|Title||Monitoring surface properties in the Arctic: Unique value of HEO (Molniya) system to complement polar LEO observations for climate|
|Author||Trishchenko, A P|
|Source||Arctic imaging workshop, presentations; 2008, 34 pages|
|Links||Online - En ligne|
|Alt Series||Earth Sciences Sector, Contribution Series 20080282|
|Meeting||Arctic imaging workshop; Copenhagen; DK; August 21, 2008|
|Subjects||geophysics; Nature and Environment; remote sensing; satellites; satellite imagery|
|Illustrations||graphs; plots; images; satellite images|
|Program||Enhancing resilience in a changing climate |
To better understand and quantify the processes of climate change in the Artic requires complex observations that rely substantially on satellite data. Monitoring the surface
properties in the Arctic is one of the high priority directions at the Canada Centre for Remote Sensing (CCRS) (http://www.nrcan-rncan.gc.ca/com/elements/issues/23/arcti-eng.php). This work is based on principles laid out by the GCOS (GCOS-107,
WMT/TD 1338) and CEOS Implementation Plan. So far, this work was mainly based on observations from polar orbiting satellites. The most useful data come from the moderate resolution sensors, such as AVHRR, MERIS and MODIS due to wide coverage and
frequent repeat cycle. The overview of technology and results obtained at CCRS on developing long-term satellite data records over Canada and Arctic circumpolar area will be presented. Analysis of two decades of AVHRR 1-km data and MODIS 250-m data
since 2000 indicates some trends in vegetation index, albedo and snow/ice cover.

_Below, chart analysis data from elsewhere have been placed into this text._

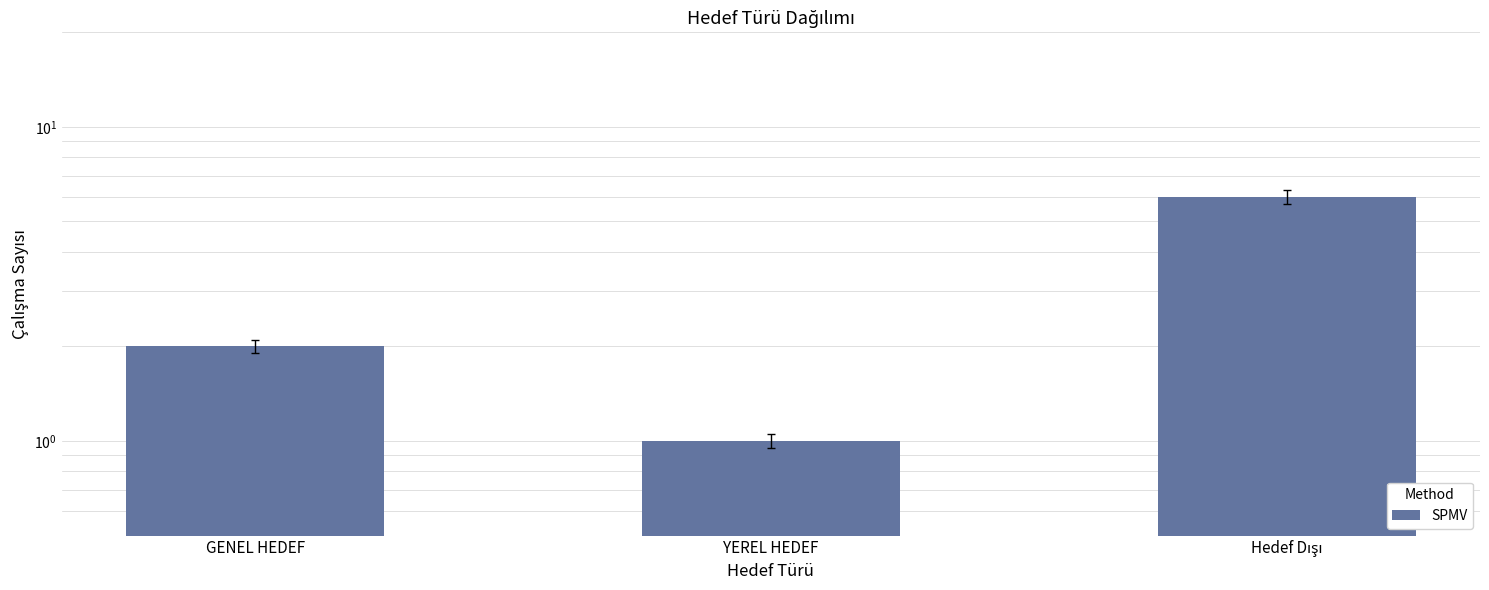

Read the value at YEREL HEDEF.

1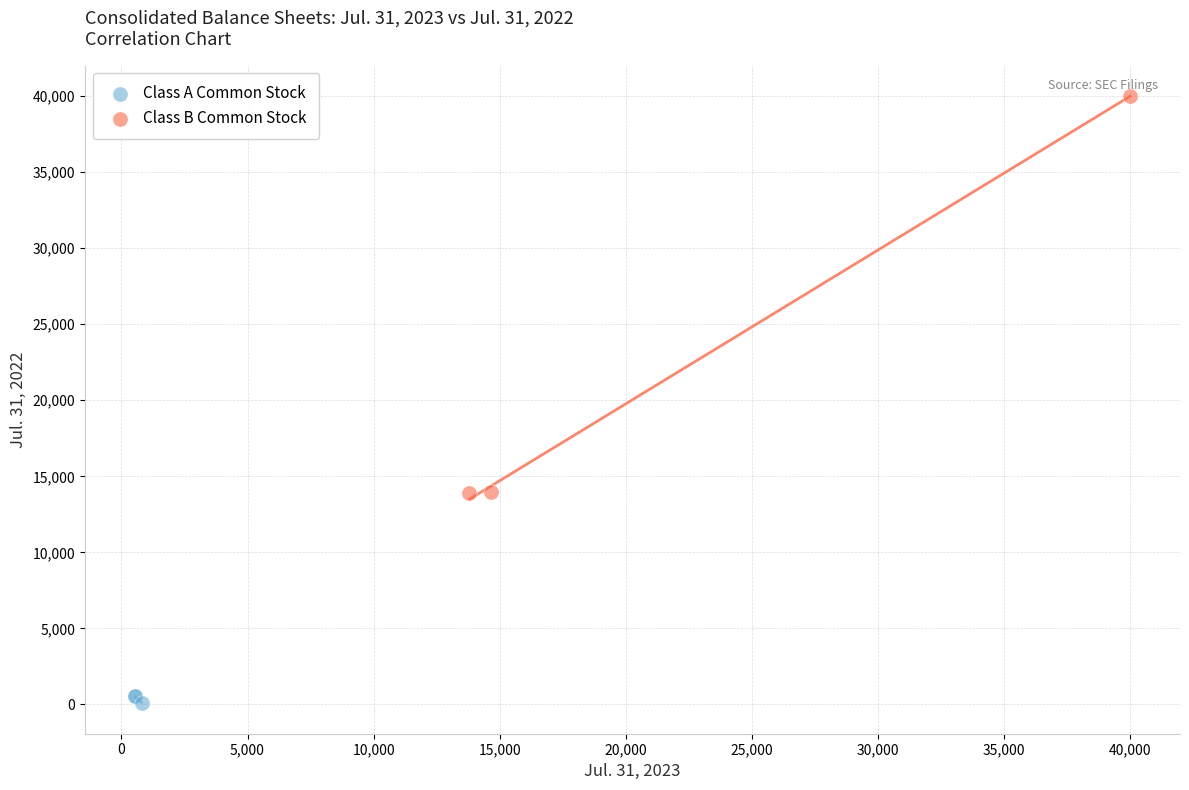

Which series has the largest Y range (max minus min)?

Class B Common Stock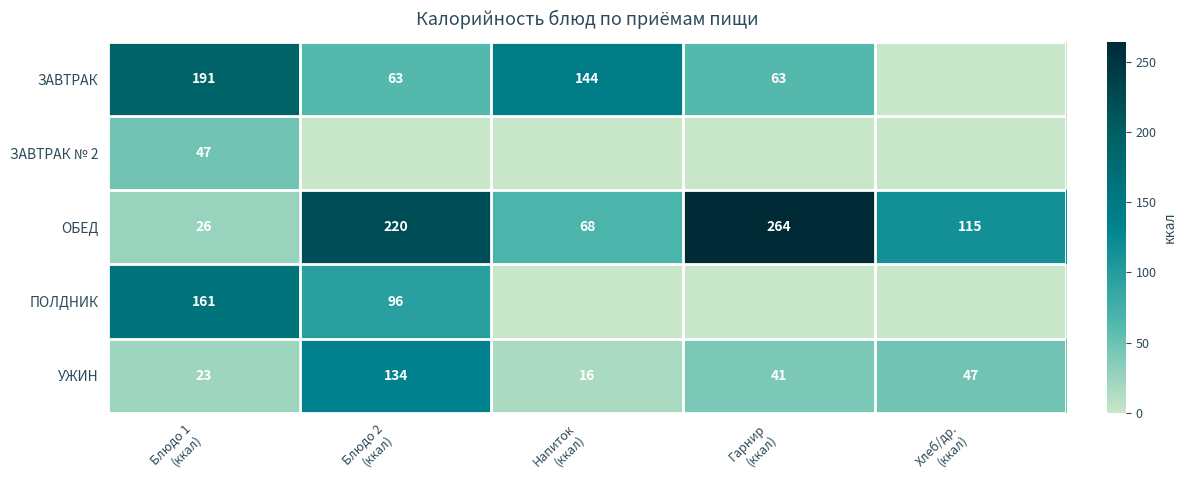

What is the sum of all ОБЕД values?

693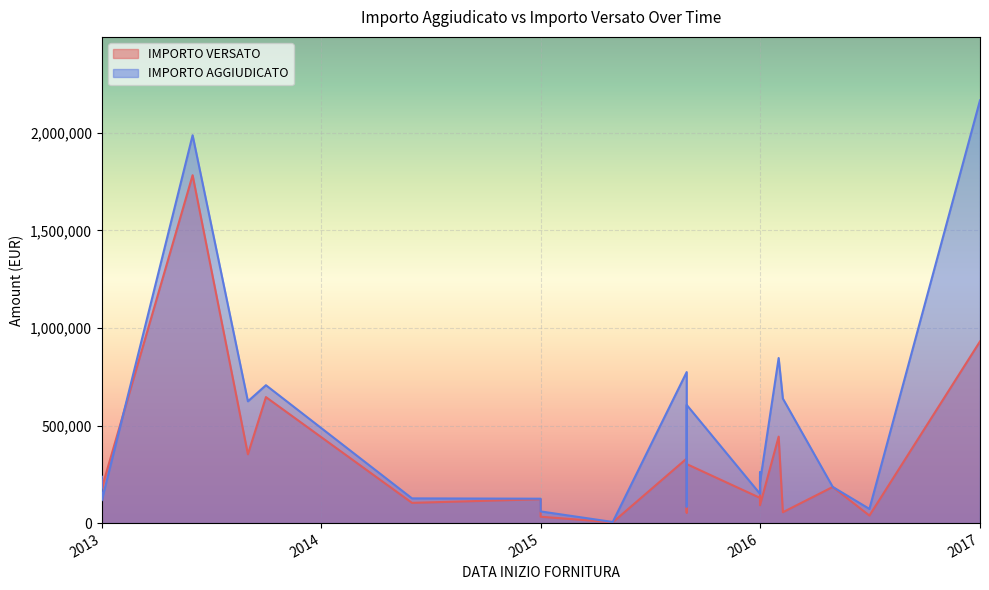

Which series has the widest spread of values?

IMPORTO AGGIUDICATO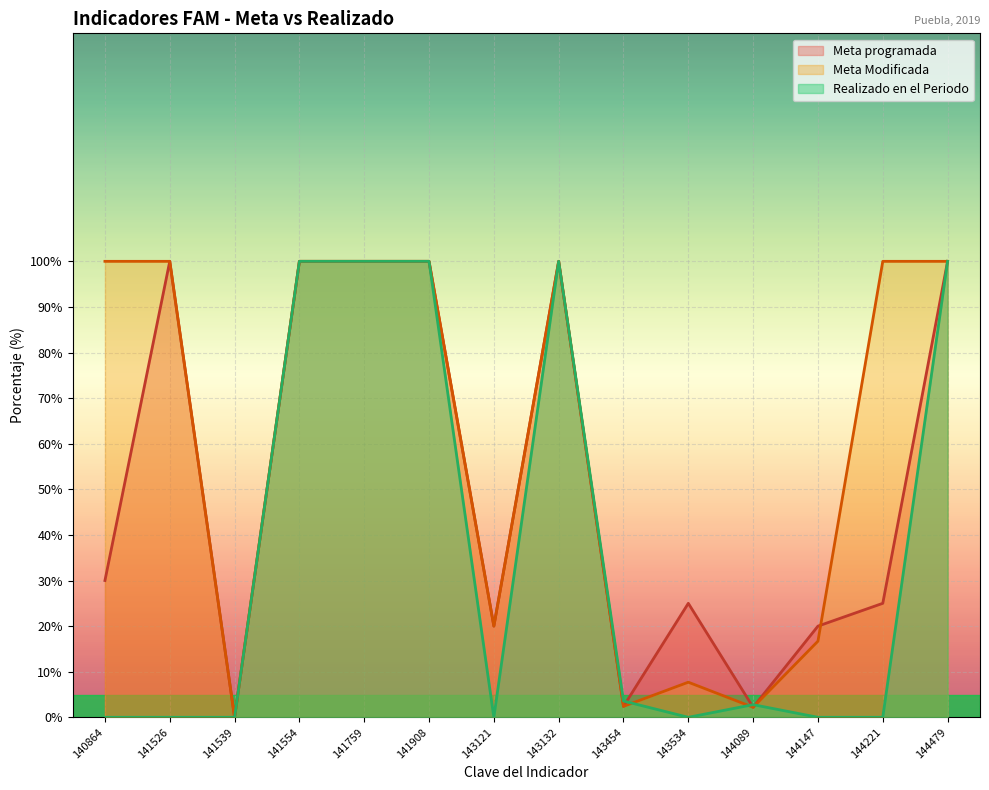

At which category is the sum across all series the highest?

141554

Several parameters, such as surface radiation budget, snow and ice cover dynamics, surface bi-directional reflectance distribution function (BRDF), aerosol
retrievals and atmospheric correction, require observations at higher temporal resolution and/or variable viewing geometry that cannot be achieved from the Low Earth Orbiting (LEO) polar satellite systems. The Highly Elliptical Orbiting (HEO) system
based on 12-hour Molniya orbit represents a unique opportunity to address this issue. Nearly continuous temporal coverage of Arctic Circle can be achieved from two properly synchronized Molniya-type orbits. An analysis of space time-viewing geometry
sampling and stereo-imaging capabilities for characterization of surface properties, BRDF and surface radiation budgets will be presented. Examples of synthetic images will be shown to demonstrate and better understand the image acquisition issues
associated with variable altitude and spacecraft rotation inherent to highly elliptical Molniya-type orbit. This type of observations is currently planned as part of the Polar Communications and Weather (PCW) mission initiated by the Canadian Space
Agency (CSA) with support from several other government departments.
This study is conducted at the Canada Centre for Remote Sensing (CCRS), Earth Sciences Sector of the Department of Natural Resources Canada as part of the Project J35 of the
Program on "Enhancing Resilience in a Changing Climate".